Esta determinación es la que quiere; estotro afligimiento que nos damos no
sirve demás de inquietar el alma y, si había de estar inhábil para aprovechar
una hora, que lo esté cuatro... Y ansi es bien, ni siempre dejar la oración
cuando hay gran distraimiento y turbación en el entendimiento ni siempre
atormentar el alma a lo que no puede".
Que vea el lector amigo cómo la misma santa, maestra en la vida de oración,
vivió la llamada oración de quietud: "Esta quietud y recogimiento del alma es
cosa que se siente mucho en la satisfacción y paz que en ella se pone con
grandísimo contento y sosiego de las potencias y muy suave deleite... (Es
oración que se hace) no con ruido de palabras, sino con sentimiento de
desear que nos oiga. Es oración que comprende mucho y se alcanza más que
por mucho relatar el entendimiento. Despierte en si la voluntad algunas
razones que de la misma razón se representarán de verte tan mejorada para
avivar este amor y haga algunos actos amorosos de qué hará por quien tanto
debe, sin -como he dicho- admitir ruido del entendimiento a que busque
grandes cosas. Más hacen aquí al caso unas pajitas puestas con humildad (y
menos serán que pajas si las ponemos nosotros) y más le ayudarán a
encender, que no mucha leña junta de razones muy doctas -a nuestro
parecer- que en un credo la ahogarán... Porque por la voluntad de Dios todos
llegan aquí y podrá ser se les vaya el tiempo en aplicar escrituras; y aunque
no les dejarán de aprovechar mucho las letras antes y después (de la
oración), aquí en estos ratos de oración poca necesidad hay de ellas -a mi
parecer- si no es para entibiar la voluntad; porque el entendimiento está
entonces de verse cerca de la luz, con grandísima claridad, que aun yo, con
ser la que soy, parezco otra".
9. Orar siempre
"Estad siempre alegres, orad sin cesar" (1 Te: 5, 16).

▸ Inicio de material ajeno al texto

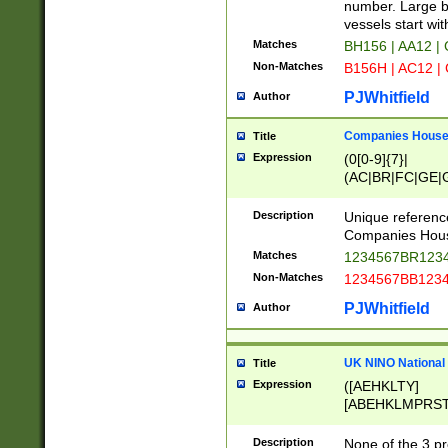
PRSTW]|A[BDHR
number. Large bo
ORSUW]|BRD|C
vessels start wit
G[HKNRUWY]|H[
Matches
BH156 | AA12 |
RT]|N[ENT]|O
Non-Matches
B156H | AC12 |
STUY]|SSS|T[H
PJWhitfield
Author
Companies House 
Title
Expression
(0[0-9]{7}|
(AC|BR|FC|GE|G
|OC|RC|SA|SC|S
Description
Unique referenc
Companies Hous
Matches
1234567BR1234
Non-Matches
1234567BB1234
PJWhitfield
Author
UK NINO National
Title
Expression
([AEHKLTY]
[ABEHKLMPRST
[JS]
[ABCEGHJKLM
Description
None of the 3 pr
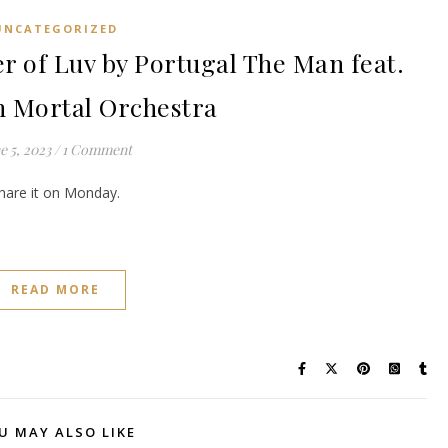
UNCATEGORIZED
f Luv by Portugal The Man feat.
 Mortal Orchestra
e 5, 2023
/
1 Comment
share it on Monday.
READ MORE
U MAY ALSO LIKE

Esta recomendación de Cristo, repetida luego por san Pablo, no puede,
ciertamente, interpretarse como un consejo para que estemos
continuamente rezando oraciones. En primer lugar, orar o rezar no consiste
fundamentalmente en hacer algo. Es más bien un modo característico de ser
del cristiano que ama de verdad al Señor. Es ser algo así como el que está
apasionadamente enamorado. Estar enamorado es ser y sentirse muy
diferente de cuando no se estaba enamorado o se ha dejado de estar.